Sesuai dengan asas desentralisasi dan otonomi yang lebih luas, maka dalam tahap evaluasi hendaknya ada indikator kinerja yang lebih jelas, dan dapat dimungkinkan berbeda-beda antar daerah, mengingat heterogenitas Pemda Kabupaten/Kota yang sangat tinggi. Dengan demikian evaluasi akan lebih akurat, adil dan tepat sasaran. Dengan indikator yang berbeda maka dimungkinkan pula adanya pelaporan/pertanggungjawaban yang berbeda, sepanjang tidak menyalahi standar akuntansi keuangan Pemda. Untuk maksud tersebut perlu adanya kesepakatan antara Pemda sebagai pelaksana anggaran daerah dengan DPRD sebagai pihak yang mengesahkan pelaporan, tentang bentuk dan format pelaporan yang diinginkan sehingga dapat dimengerti semua pihak lebih akurat dan tepat sasaran.

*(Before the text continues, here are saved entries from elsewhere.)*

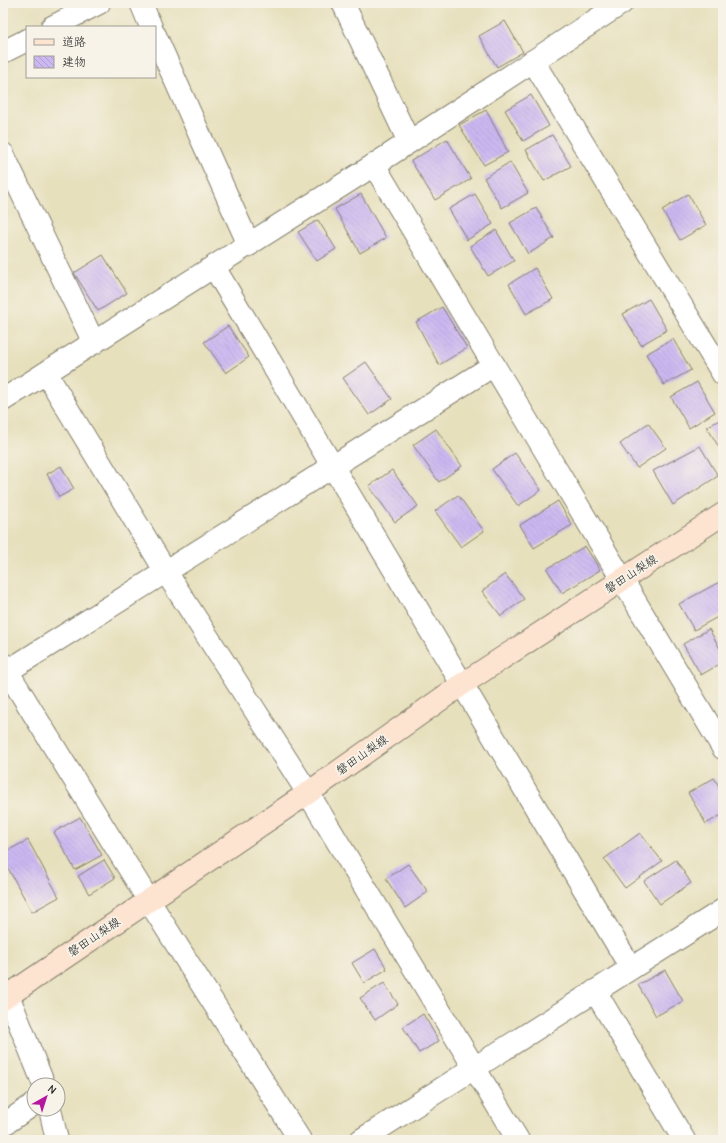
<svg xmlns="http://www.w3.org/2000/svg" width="726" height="1143" viewBox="0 0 726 1143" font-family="'Comic Neue','Klee One',sans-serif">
<defs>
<pattern id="building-back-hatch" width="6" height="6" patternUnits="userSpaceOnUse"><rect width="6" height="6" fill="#ccb8f1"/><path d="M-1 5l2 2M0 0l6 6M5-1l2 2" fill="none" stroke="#af9ece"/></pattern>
</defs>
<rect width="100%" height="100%" fill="#f7f3e8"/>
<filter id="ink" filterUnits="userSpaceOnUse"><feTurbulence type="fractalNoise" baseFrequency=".025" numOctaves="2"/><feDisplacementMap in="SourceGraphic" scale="8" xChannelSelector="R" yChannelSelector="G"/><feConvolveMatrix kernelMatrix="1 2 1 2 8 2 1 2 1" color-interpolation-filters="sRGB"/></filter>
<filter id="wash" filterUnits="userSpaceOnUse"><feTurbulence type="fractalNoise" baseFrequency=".012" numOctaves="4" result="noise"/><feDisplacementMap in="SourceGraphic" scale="16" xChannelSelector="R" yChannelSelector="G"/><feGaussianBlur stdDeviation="0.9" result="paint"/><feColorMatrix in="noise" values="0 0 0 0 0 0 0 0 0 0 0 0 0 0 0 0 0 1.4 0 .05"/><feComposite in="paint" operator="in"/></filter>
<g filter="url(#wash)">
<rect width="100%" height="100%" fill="#e7e0bd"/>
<g id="blocks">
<g fill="url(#building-back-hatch)">
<path d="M505,21L523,52L497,67L479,36Z"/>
<path d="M531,95L549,126L523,141L505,110Z"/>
<path d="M486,110L508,152L484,165L459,125Z"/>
<path d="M552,135L571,166L544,181L526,150Z"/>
<path d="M447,139L471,179L435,200L411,161Z"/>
<path d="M510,162L528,193L502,208L484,178Z"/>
<path d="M361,194L386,238L360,253L335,209Z"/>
<path d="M475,194L493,224L467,240L449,209Z"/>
<path d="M688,194L706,225L680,240L662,210Z"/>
<path d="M536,208L554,238L528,254L510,223Z"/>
<path d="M318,220L336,249L317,261L298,232Z"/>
<path d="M496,230L514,261L488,276L470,246Z"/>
<path d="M103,255L127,293L98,311L74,273Z"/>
<path d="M535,268L553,299L526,314L509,284Z"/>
<path d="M649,299L667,330L641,345L623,314Z"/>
<path d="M442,307L467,348L439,365L416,322Z"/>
<path d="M228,326L249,357L226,373L204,342Z"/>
<path d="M673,339L691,370L664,385L646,354Z"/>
<path d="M366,362L392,399L369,415L343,378Z"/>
<path d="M697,382L715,412L689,428L671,397Z"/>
<path d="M723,418V454L707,427Z"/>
<path d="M648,423L666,448L637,468L620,444Z"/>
<path d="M436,429L462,466L439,482L413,445Z"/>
<path d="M700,446L718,476L673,505L653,471Z"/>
<path d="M515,453L541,490L518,506L492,469Z"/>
<path d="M61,466L74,489L59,497L47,474Z"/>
<path d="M392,470L418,506L395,522L369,486Z"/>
<path d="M458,495L484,531L461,547L435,511Z"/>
<path d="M558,501L572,525L534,548L520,525Z"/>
<path d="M585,546L600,570L562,593L547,569Z"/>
<path d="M505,574L524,599L501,616L482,591Z"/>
<path d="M723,580V614L694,630L679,604Z"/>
<path d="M709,629L723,654V662L701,675L683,644Z"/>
<path d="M714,778L723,793V814L706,824L688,793Z"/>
<path d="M80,817L102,855L75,870L54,832Z"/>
<path d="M640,833L662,861L625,888L604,859Z"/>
<path d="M28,840L59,897L32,912L3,859V853Z"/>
<path d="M104,860L115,878L89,894L78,876Z"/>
<path d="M676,860L691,883L660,904L644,881Z"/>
<path d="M408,864L428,892L405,908L386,879Z"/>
<path d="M375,949L387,969L364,983L352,963Z"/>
<path d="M665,970L683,1001L656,1016L638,985Z"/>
<path d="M384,983L398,1004L375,1020L360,998Z"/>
<path d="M423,1014L439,1041L419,1053L403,1027Z"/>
</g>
</g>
</g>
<g filter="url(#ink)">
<use href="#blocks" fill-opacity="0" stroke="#827e6c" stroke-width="1"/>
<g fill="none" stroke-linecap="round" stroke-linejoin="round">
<g stroke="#827e6c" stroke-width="24">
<g id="street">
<path d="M141,3L151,27"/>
<path d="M343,3L409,142"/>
<path d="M52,27L99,3"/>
<path d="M155,35L249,245"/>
<path d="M3,52L27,40"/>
<path d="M533,61L723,374"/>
<path d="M3,154L94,343"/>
<path d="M374,165L723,748"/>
<path d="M214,267L631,968"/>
<path d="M46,373L166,572L308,793L518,1140"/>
<path d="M3,400L374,165L622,3"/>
<path d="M3,664L149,901L300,1140"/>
<path d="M3,674L494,365"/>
<path d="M595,991L684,1140"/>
<path d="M8,995L44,1085"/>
<path d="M50,1109L57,1140"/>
<path d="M3,1125L34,1104"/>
<path d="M361,1140L723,910"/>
</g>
</g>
<g stroke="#827e6c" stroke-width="24">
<path id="secondary" d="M3,999L308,793L461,685L723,514"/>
</g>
<use href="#street" stroke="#fff" stroke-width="22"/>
<use href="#secondary" stroke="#fde4d1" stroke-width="22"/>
</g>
</g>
<g text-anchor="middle" stroke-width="3.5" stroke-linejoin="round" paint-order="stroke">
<g font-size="12" fill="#1c1c1c" stroke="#f7f3e8">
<text transform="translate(631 574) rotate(-33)" y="4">磐田山梨線</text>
<text transform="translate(362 755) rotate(-35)" y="4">磐田山梨線</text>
<text transform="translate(94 937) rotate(-34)" y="4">磐田山梨線</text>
</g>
</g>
<rect width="726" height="1143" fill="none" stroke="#f7f3e8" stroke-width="16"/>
<rect x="26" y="26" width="130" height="52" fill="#f7f3e8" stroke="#9f9d96"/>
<rect x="34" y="39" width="20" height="6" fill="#fde4d1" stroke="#9f9d96"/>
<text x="62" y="46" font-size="12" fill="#1c1c1c">道路</text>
<rect x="34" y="56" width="20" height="12" fill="url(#building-back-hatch)" stroke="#9f9d96"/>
<text x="62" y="66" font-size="12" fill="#1c1c1c">建物</text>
<g transform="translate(46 1097) rotate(39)"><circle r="19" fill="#f7f3e8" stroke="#9f9d96"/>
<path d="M0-3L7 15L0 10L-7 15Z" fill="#b5179e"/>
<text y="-6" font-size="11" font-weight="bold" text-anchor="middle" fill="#1c1c1c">N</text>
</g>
</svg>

Pengendalian Keuangan Daerah

  

Penerimaan dan pengeluaran keuangan daerah harus sering dimonitor, yaitu, harus dibandingkan antara yang dianggarkan dengan yang dicapai/direalisasikan. Untuk itu perlu dilakukan analisis varians/selisih terhadap penerimaan dan pengeluaran keuangan daerah, agar secepat mungkin dicari penyebab timbulnya varians dan tindakan antisipasi ke depan.

Transparansi Keuangan Daerah

  

Transparansi adalah keterbukaan pemerintah dalam membuat kebijakan-kebijakan keuangan daerah sehingga dapat diketahui dan diawasi oleh  DPRD dan masyarakat.

Transparansi pengelolaan keuangan daerah pada akhirnya akan menciptakan horizontal accountability antara pemerintah daerah dengan masyarakatnya sehingga tercipta pemerintah daerah yang bersih, efektif, efisien, akuntbel dan responsif terhadap aspirasi dan kepentingan masyarakat.

Value for Money

  

Kinerja anggaran pada dasarnya adalah sistem penyusunan dan pengelolaan anggaran daerah berorientasi pada pencapaian hasil atau kinerja. Kinerja tersebut harus dapat memanfaatkan uang sebaik mungkin dengan konsep value for money yang berorientasi kepada kepentingan publik. Hal ini berarti dalam pengelolaan keuangan daerah tersebut harus mencerminkan tiga pilar utama (3 E) dalam proses penganggaran, yaitu: ekonomis, efisiensi dan efektifitas.

  1. ekonomis, merupakan ukuran penggunaan dana masyarakat sesuai dengan kebutuhan sesungguhnya.
  2. Efisiensi, merupakan ukuran penggunaan dana masyarakat (public money) yang dapat menghasilkan output maksimal (berdayaguna).
  3. Efektifitas, merupakan ukuran seberapa jauh tingkat output, kebijakan dan prosedur dapat mencapai tujuan kepentingan publik.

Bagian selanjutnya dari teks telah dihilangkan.